Women’s Rights Activist ‘Confused’ By Existence of Wealthy, Black, Pro-Gun Tea Partier

​”I never said anyone should vote any particular way.”

Huffington Post contributor Kimberley Johnson was widely mocked on social media Thursday after she said in a tweet that she was confused by seeing an “affluent black man” driving a BMW with bumper stickers expressing support for the Tea Party and the National Rifle Association.

Johnson, a spokesperson for the woman’s rights organization We Are Woman, deleted the tweet and defended herself against accusations of racism in a followup message posted to her Twitter account.

“I deleted a tweet that questioned why African Americans would support the Tea Party, and people saw that as racist.” she wrote. “I do not see the GOP working in the best interests of people of color or women.”

Johnson was lambasted by many conservatives who viewed her tweet as emblematic of a patronizing and out of touch brand of liberalism.

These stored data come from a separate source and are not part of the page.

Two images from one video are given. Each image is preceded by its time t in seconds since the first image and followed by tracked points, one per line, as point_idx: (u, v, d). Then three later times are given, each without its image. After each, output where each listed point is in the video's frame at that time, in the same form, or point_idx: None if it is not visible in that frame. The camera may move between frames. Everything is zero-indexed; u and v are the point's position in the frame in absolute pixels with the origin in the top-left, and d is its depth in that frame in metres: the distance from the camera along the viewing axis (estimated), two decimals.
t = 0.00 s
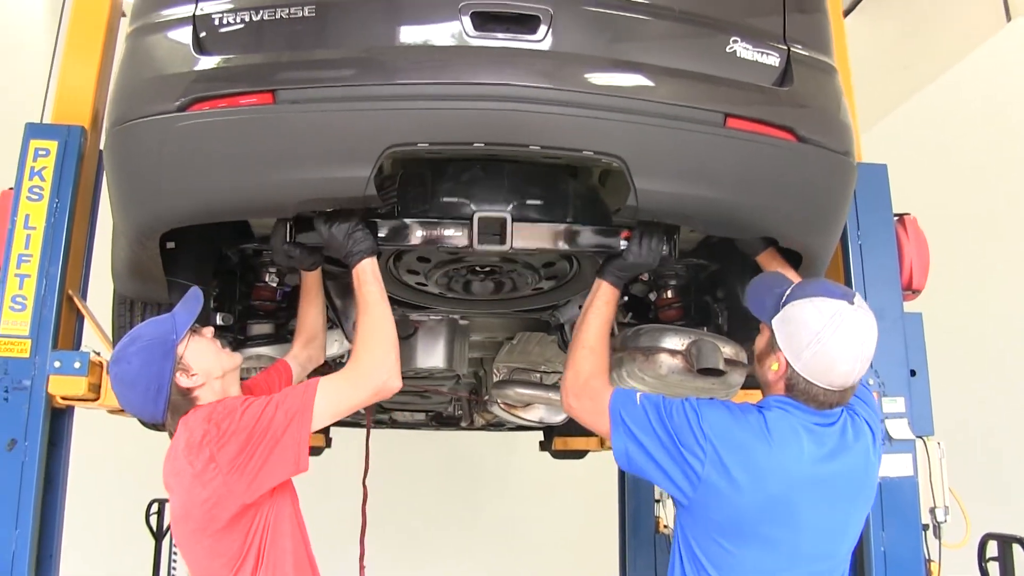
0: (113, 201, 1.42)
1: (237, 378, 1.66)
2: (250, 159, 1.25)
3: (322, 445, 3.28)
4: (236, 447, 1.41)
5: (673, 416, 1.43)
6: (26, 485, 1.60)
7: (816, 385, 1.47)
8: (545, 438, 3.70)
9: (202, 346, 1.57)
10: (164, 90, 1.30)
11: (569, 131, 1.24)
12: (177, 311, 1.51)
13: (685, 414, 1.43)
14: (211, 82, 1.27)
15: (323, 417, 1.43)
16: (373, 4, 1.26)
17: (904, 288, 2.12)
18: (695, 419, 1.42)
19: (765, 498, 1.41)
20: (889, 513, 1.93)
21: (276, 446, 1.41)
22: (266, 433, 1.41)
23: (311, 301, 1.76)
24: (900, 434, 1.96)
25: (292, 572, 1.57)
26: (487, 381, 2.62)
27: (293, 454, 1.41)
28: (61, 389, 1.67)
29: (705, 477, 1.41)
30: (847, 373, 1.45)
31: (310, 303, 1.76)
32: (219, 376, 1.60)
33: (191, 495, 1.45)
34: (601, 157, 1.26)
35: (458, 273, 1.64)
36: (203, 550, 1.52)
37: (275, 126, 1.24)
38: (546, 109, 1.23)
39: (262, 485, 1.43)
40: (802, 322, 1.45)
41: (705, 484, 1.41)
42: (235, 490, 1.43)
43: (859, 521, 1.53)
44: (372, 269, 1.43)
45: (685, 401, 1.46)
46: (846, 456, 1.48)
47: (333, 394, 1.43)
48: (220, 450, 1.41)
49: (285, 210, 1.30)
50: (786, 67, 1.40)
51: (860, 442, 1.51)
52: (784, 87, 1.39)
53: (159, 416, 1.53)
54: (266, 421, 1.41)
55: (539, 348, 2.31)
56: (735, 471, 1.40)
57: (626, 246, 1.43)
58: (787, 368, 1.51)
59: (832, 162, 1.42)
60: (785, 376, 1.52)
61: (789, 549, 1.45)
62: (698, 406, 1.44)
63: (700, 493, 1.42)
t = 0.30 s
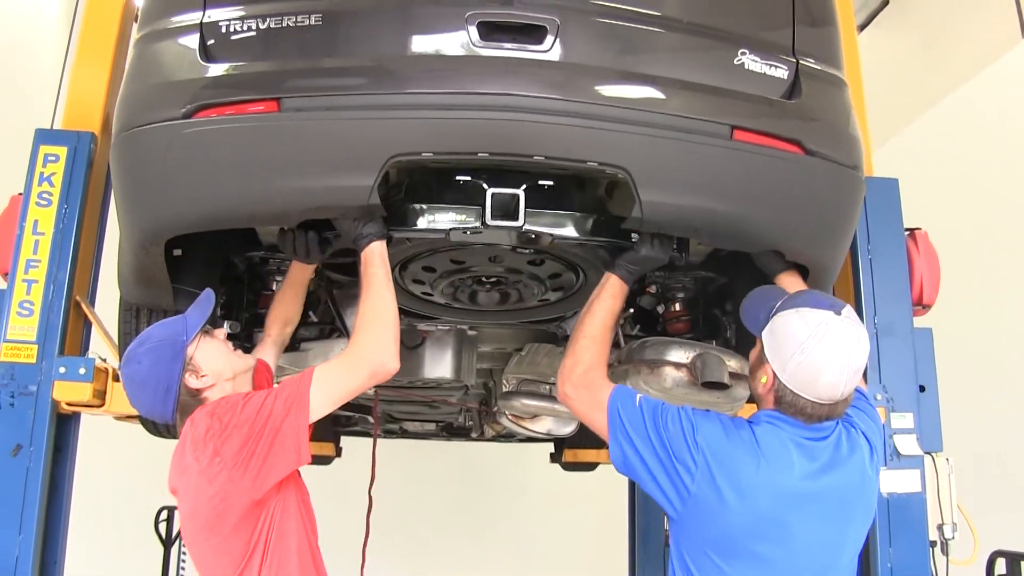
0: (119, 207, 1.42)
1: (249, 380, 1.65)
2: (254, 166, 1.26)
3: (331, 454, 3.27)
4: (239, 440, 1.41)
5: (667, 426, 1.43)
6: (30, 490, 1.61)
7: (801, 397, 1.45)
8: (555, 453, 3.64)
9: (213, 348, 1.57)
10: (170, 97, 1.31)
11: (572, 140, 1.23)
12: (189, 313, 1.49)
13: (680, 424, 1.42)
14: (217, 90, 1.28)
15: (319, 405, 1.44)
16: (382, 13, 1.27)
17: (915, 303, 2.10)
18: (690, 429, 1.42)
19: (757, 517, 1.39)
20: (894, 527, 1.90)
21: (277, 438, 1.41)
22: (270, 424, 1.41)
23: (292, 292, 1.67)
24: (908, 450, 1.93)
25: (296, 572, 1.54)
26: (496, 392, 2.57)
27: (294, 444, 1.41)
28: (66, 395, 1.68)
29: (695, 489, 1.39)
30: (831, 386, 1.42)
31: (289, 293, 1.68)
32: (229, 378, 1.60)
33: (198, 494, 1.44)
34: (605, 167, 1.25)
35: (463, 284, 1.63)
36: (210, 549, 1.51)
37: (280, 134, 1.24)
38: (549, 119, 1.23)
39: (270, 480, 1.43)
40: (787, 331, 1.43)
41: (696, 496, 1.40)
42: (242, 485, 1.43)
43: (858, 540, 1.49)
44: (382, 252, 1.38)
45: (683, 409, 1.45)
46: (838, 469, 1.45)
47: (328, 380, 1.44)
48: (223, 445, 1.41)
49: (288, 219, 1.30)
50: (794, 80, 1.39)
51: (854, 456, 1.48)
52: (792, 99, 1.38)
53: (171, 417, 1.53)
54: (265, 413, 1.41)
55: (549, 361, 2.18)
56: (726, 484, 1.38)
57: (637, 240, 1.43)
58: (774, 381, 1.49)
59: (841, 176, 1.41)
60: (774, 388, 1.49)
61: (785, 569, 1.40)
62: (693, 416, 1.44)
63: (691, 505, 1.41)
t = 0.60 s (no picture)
0: (117, 207, 1.42)
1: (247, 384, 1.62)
2: (253, 166, 1.25)
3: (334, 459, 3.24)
4: (237, 442, 1.40)
5: (665, 426, 1.40)
6: (26, 492, 1.59)
7: (797, 403, 1.43)
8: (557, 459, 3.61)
9: (211, 352, 1.56)
10: (169, 96, 1.30)
11: (574, 142, 1.22)
12: (185, 315, 1.50)
13: (677, 426, 1.40)
14: (216, 89, 1.27)
15: (317, 403, 1.42)
16: (386, 13, 1.25)
17: (921, 312, 2.07)
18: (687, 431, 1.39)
19: (748, 523, 1.36)
20: (898, 538, 1.87)
21: (276, 435, 1.40)
22: (269, 421, 1.40)
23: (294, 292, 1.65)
24: (913, 458, 1.90)
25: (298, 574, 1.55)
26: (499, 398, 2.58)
27: (293, 441, 1.40)
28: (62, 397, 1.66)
29: (689, 492, 1.37)
30: (828, 390, 1.41)
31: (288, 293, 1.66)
32: (226, 382, 1.57)
33: (198, 499, 1.41)
34: (608, 171, 1.23)
35: (465, 287, 1.62)
36: (210, 556, 1.48)
37: (279, 133, 1.23)
38: (551, 120, 1.21)
39: (275, 480, 1.42)
40: (783, 336, 1.42)
41: (691, 498, 1.37)
42: (245, 488, 1.41)
43: (864, 555, 1.43)
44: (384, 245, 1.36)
45: (681, 411, 1.43)
46: (837, 475, 1.41)
47: (325, 376, 1.42)
48: (222, 447, 1.40)
49: (288, 219, 1.29)
50: (801, 83, 1.37)
51: (855, 461, 1.43)
52: (798, 104, 1.36)
53: (162, 424, 1.51)
54: (263, 412, 1.40)
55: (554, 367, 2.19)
56: (722, 487, 1.36)
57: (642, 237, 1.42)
58: (771, 388, 1.47)
59: (847, 181, 1.38)
60: (771, 394, 1.47)
61: None
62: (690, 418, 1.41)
63: (686, 508, 1.38)
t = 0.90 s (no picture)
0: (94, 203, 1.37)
1: (216, 392, 1.58)
2: (234, 160, 1.21)
3: (326, 466, 3.20)
4: (194, 458, 1.35)
5: (677, 426, 1.36)
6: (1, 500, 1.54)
7: (812, 401, 1.40)
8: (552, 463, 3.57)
9: (177, 358, 1.51)
10: (147, 88, 1.26)
11: (565, 133, 1.18)
12: (152, 320, 1.46)
13: (689, 427, 1.36)
14: (196, 80, 1.23)
15: (277, 421, 1.39)
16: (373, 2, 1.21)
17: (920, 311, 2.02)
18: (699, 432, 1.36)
19: (763, 527, 1.32)
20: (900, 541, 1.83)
21: (234, 452, 1.35)
22: (223, 437, 1.36)
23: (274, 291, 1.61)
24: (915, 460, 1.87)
25: None
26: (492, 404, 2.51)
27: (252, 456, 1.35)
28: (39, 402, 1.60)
29: (702, 495, 1.33)
30: (842, 385, 1.37)
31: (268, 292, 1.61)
32: (194, 390, 1.53)
33: (161, 516, 1.38)
34: (601, 163, 1.20)
35: (454, 287, 1.58)
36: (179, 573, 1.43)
37: (261, 126, 1.19)
38: (542, 111, 1.17)
39: (235, 497, 1.37)
40: (790, 333, 1.40)
41: (705, 502, 1.33)
42: (205, 505, 1.36)
43: (889, 555, 1.40)
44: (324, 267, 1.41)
45: (694, 412, 1.39)
46: (855, 476, 1.37)
47: (285, 395, 1.40)
48: (178, 462, 1.36)
49: (272, 215, 1.25)
50: (798, 75, 1.34)
51: (873, 461, 1.39)
52: (796, 95, 1.32)
53: (127, 430, 1.48)
54: (220, 426, 1.36)
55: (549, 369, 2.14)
56: (736, 489, 1.32)
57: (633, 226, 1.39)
58: (783, 386, 1.44)
59: (845, 173, 1.35)
60: (783, 392, 1.44)
61: None
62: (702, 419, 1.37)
63: (699, 511, 1.34)
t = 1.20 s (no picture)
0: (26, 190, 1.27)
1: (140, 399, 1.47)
2: (179, 142, 1.12)
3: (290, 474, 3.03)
4: (111, 468, 1.26)
5: (656, 433, 1.30)
6: None
7: (800, 399, 1.34)
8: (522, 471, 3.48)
9: (99, 364, 1.39)
10: (83, 64, 1.16)
11: (535, 117, 1.11)
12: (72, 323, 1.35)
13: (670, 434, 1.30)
14: (137, 56, 1.13)
15: (200, 416, 1.29)
16: None
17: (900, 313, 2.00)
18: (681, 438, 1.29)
19: (747, 540, 1.26)
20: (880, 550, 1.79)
21: (154, 461, 1.25)
22: (144, 443, 1.25)
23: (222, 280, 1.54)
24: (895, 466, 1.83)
25: None
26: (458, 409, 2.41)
27: (175, 464, 1.25)
28: None
29: (683, 505, 1.26)
30: (832, 381, 1.32)
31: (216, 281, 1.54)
32: (115, 399, 1.42)
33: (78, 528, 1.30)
34: (570, 148, 1.13)
35: (414, 283, 1.50)
36: None
37: (208, 105, 1.10)
38: (510, 93, 1.10)
39: (154, 510, 1.27)
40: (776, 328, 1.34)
41: (685, 513, 1.26)
42: (123, 517, 1.28)
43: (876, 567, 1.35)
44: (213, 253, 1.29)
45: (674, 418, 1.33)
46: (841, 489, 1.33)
47: (206, 383, 1.30)
48: (93, 474, 1.26)
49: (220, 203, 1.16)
50: (778, 62, 1.28)
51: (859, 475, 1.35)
52: (776, 82, 1.27)
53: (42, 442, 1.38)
54: (139, 429, 1.26)
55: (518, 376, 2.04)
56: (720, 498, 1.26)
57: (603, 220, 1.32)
58: (768, 387, 1.38)
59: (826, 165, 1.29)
60: (768, 393, 1.38)
61: None
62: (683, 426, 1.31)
63: (679, 523, 1.27)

“Beware of the Hand When It’s Coming from the Left”: The tensions between liberal uplift and liberal paternalism have a storied history in culture, literature, and politics.

Long before Public Enemy’s Chuck D rapped “beware of the hand when it’s coming from the left” on 1991’s classic “Can’t Truss It,” great black American writers — from Ellison to Wright to Baldwin — scrutinized the paternalistic aspects of white liberalism.

Earlier this year, such considerations were thrust into the mainstream national conversation, ignited by a single tweet from rapper, producer, entrepreneur Kanye West.

“I love the way Candace Owens thinks,” West wrote in an April 21 tweet, referencing a millennial, pro-Trump, conservative critic who is also a black woman.

What followed was a frenzied news cycle that saw West advocate for independent thought, came out as a supporter of President Donald Trump and sparked debates over whether he was shining a light on hegemonic media influence over political and cultural narratives or if he’d simply lost his mind.

Cultural critic Armond White characterized West’s outburst as “an appeal to reason that disconnects from the party line that keeps black Americans tied to the aims of leftist doom merchants who continue to manipulate them as disaster-prone unfortunates.”

In The Atlantic, Ta Nehisi Coates suggested West had chosen a “path of self destruction” disconnected from his black identity.

Throughout the praise and criticism, West continued to affirm he was attempting to break Americans free from staid patterns and narratives that preordained how certain groups are supposed to think.

There is at least some evidence that West was onto something. Coleman Hughes, ​writing about West for Quillette in April, cited several polls on issues such as race affirmative action, and microaggressions that contradict the perception that blacks’ views “align with ‘progressive’ policies.”

This might help contextualize much of the frustration, expressed as mockery, directed toward Johnson for her tweet expressing confusion that a wealthy black man could support the NRA.

On the other hand: Some Republicans, and particularly populist conservative movements like the Tea Party and MAGA, have arguably done little in the way of distancing themselves from the worst elements, making it easy for Democrats to paint the whole movement as tolerant of bigotry.